Bennett is looking at me now. I feel his attention like pressure against my skin, steady and impossible to ignore.

“You won’t lose it.” His voice carries a certainty that feels dangerously close to a promise. “The heritage designation is permanent. The trust is irrevocable. Whatever happens between us, the shop is yours.”

Whatever happens between us.

The words settle heavily between us, and I turn from the window to face him fully.

City lights move across his face in restless streaks of gold and shadow.
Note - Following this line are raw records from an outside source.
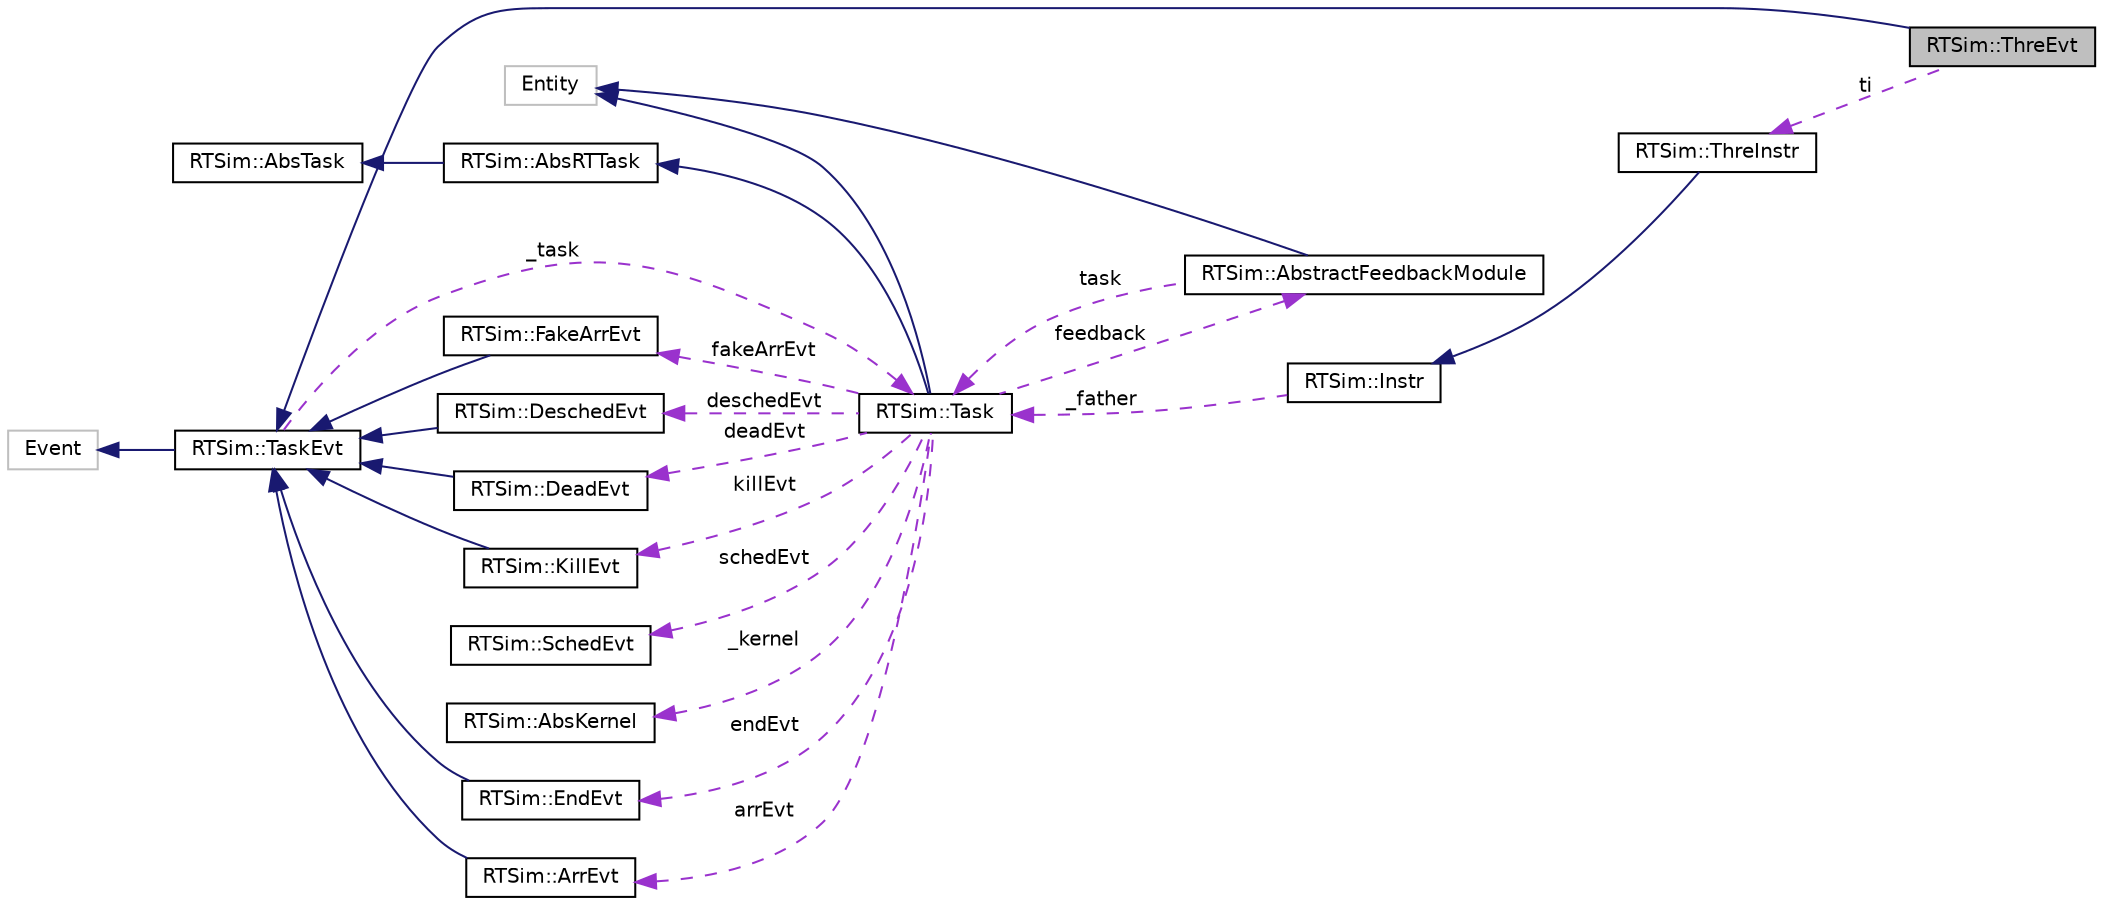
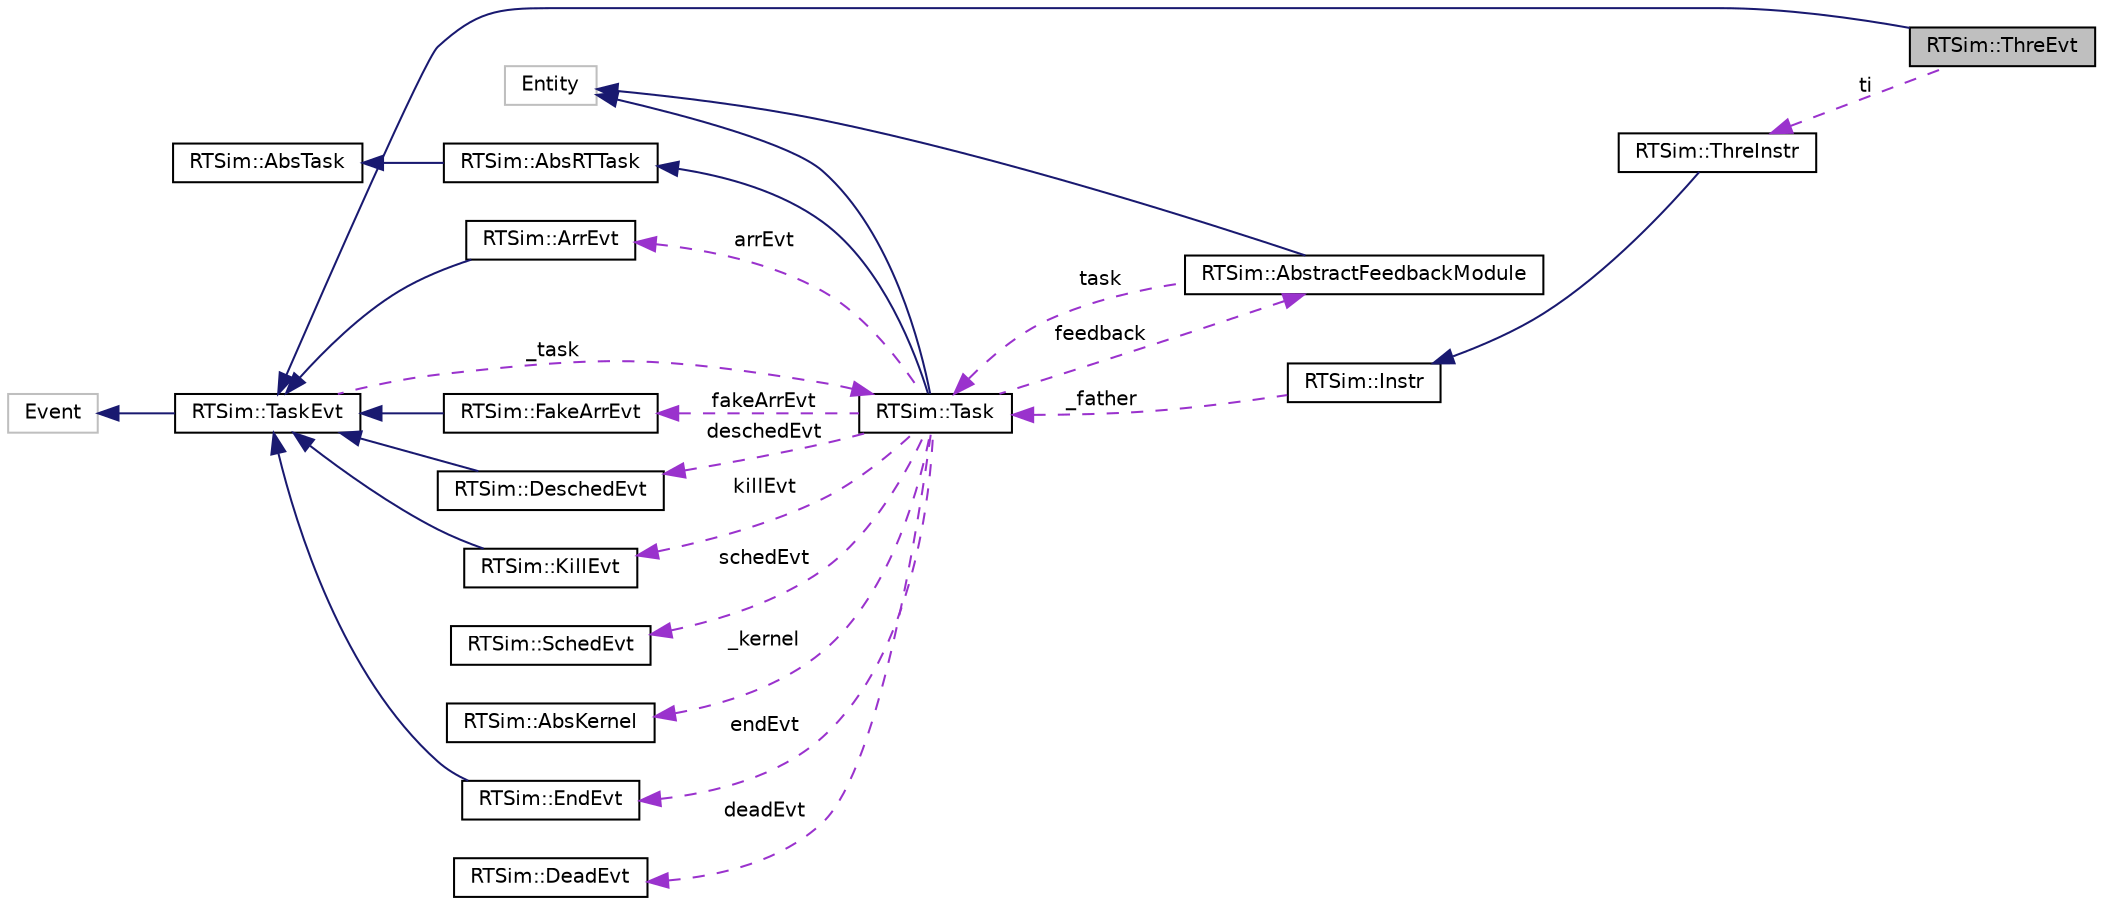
  digraph {
    rankdir=LR
    node [color=black fillcolor=white fontname=Helvetica fontsize=10 shape=record style=filled]
    edge [color=midnightblue dir=back fontname=Helvetica fontsize=10 labelfontname=Helvetica labelfontsize=10 style=solid]
    n1 [fillcolor=grey75 fontcolor=black height=0.2 label="RTSim::ThreEvt" width=0.4]
    n2 [height=0.2 label="RTSim::TaskEvt" width=0.4]
    n3 [height=0.2 label="RTSim::FakeArrEvt" width=0.4]
    n4 [height=0.2 label="RTSim::DeschedEvt" width=0.4]
    n5 [height=0.2 label="RTSim::DeadEvt" width=0.4]
    n6 [height=0.2 label="RTSim::KillEvt" width=0.4]
    n7 [height=0.2 label="RTSim::EndEvt" width=0.4]
    n8 [height=0.2 label="RTSim::ArrEvt" width=0.4]
    n9 [height=0.2 label="RTSim::Task" width=0.4]
    n10 [height=0.2 label="RTSim::SchedEvt" width=0.4]
    n11 [color=grey75 height=0.2 label=Event width=0.4]
    n12 [height=0.2 label="RTSim::AbstractFeedbackModule" width=0.4]
    n13 [height=0.2 label="RTSim::Instr" width=0.4]
    n14 [height=0.2 label="RTSim::ThreInstr" width=0.4]
    n15 [color=grey75 height=0.2 label=Entity width=0.4]
    n16 [height=0.2 label="RTSim::AbsRTTask" width=0.4]
    n17 [height=0.2 label="RTSim::AbsTask" width=0.4]
    n18 [height=0.2 label="RTSim::AbsKernel" width=0.4]
    n2 -> n1
    n2 -> n3
    n2 -> n4
-   n2 -> n5
    n2 -> n6
    n2 -> n7
    n2 -> n8
    n3 -> n9 [color=darkorchid3 label=" fakeArrEvt" style=dashed]
    n4 -> n9 [color=darkorchid3 label=" deschedEvt" style=dashed]
    n5 -> n9 [color=darkorchid3 label=" deadEvt" style=dashed]
    n6 -> n9 [color=darkorchid3 label=" killEvt" style=dashed]
    n7 -> n9 [color=darkorchid3 label=" endEvt" style=dashed]
    n8 -> n9 [color=darkorchid3 label=" arrEvt" style=dashed]
    n9 -> n2 [color=darkorchid3 label=" _task" style=dashed]
    n9 -> n12 [color=darkorchid3 label=" task" style=dashed]
    n9 -> n13 [color=darkorchid3 label=" _father" style=dashed]
    n10 -> n9 [color=darkorchid3 label=" schedEvt" style=dashed]
    n11 -> n2
    n12 -> n9 [color=darkorchid3 label=" feedback" style=dashed]
    n13 -> n14
    n14 -> n1 [color=darkorchid3 label=" ti" style=dashed]
    n15 -> n9
    n15 -> n12
    n16 -> n9
    n17 -> n16
    n18 -> n9 [color=darkorchid3 label=" _kernel" style=dashed]
  }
His hand is still curled around the medal in his pocket, gone completely motionless.

His eyes are darker than I’ve ever seen them. Unguarded in a way that catches me off balance.

Something shifts low in my chest.

There’s something in his expression I can’t quite name yet, something raw enough to make my pulse stumble.

“Why did you defend me?” I ask. “Tonight. The Brennan Building documentation. You could’ve let Diana say whatever she wanted.”

“I could have.”

“But you didn’t.”

“No.” Slowly, he pulls his hand from his pocket, leaving the medal behind. Like it weighs more than metal should. “I didn’t.”

“Why?”

His gaze shifts to me then, sharp and unreadable for a second before something quieter slips underneath.

“Because she was wrong.”

“That’s not the only reason.”

A flicker crosses his face. Gone almost instantly.

“No,” he says softly. “It wasn’t.”

The car slows at a red light. The quiet that settles between us feels too sharp to ignore.

Bennett is close enough that I can see the faint lines at the corners of his eyes, the slight bend in the bridge of his nose that keeps his face from looking too polished, too untouchable. He looks like a man bracing for impact before it’s even arrived.

“Because you’re not a strategic acquisition,” he says quietly. “You never were.”

His gaze holds mine, steady and unguarded in a way that unsettles me more than his anger ever did.

“You walked into my office with grease on your jacket and told me I was wrong.” His mouth shifts, almost a smile, gone before I can fully catch it. “I’ve been trying to figure out what to do about you ever since.”

The light turns green. The car rolls forward again, but neither of us looks away.

Something shifts between us. A line I had not realized I’d drawn starts to blur at the edges. The careful distance I’ve kept between us loosens under the weight of his honesty.

Bennett watches me like he’s finally figured something out, and the intensity in his gaze makes me want to move closer and put space between us at the same time.

"This is complicated," I manage.

"Yes."

"The arrangement has rules."

"Yes."

"We should follow them."

His mouth curves, almost a smile, like he already knows we won't.

"Should we?"

The car turns onto my street. My shop comes into view through the window, wedged between two polished franchise storefronts that never stay open past eight. The lights upstairs are off.

Home.

The place I fought for. The place I nearly lost.

The place that still feels like my father every time I unlock the door.

“I don’t know,” I admit. “I don’t know what we should do.”

Bennett reaches across the space between us and takes my hand. His palm is warm, dry, his grip careful, almost tentative, like he’s handling something breakable.

“Neither do I,” he says quietly. “That’s new.”

The car pulls to the curb. He doesn’t let go. I don’t pull away.

For a moment, neither of us moves. The city hums beyond the windows, distant traffic rolling past while something quieter settles between us, something that has nothing to do with contracts, arrangements, or strategic acquisitions.

His thumb brushes a slow circle against the back of my hand. Heat climbs my arm, steady and unexpected, landing deep in my chest.

I should go inside. Thank him for the ride. Walk away. Pretend none of this happened.

Instead, I turn my hand in his and lace our fingers together.

“New is terrifying,” I say quietly.

“Yes.” His eyes stay on mine, steady, certain. “Worth it, though.”

He lifts my hand to his mouth and presses his lips to my knuckles, a gesture so old-fashioned it should feel ridiculous.

It doesn’t.

It feels like a promise.

A beginning.

Like standing at the edge of something vast and deciding to jump anyway.

Then he lets go.

I step out of the car and walk toward my shop on legs that don’t quite feel like they belong to me.

I don’t look back. I don’t need to. I can feel him watching me all the way to the door.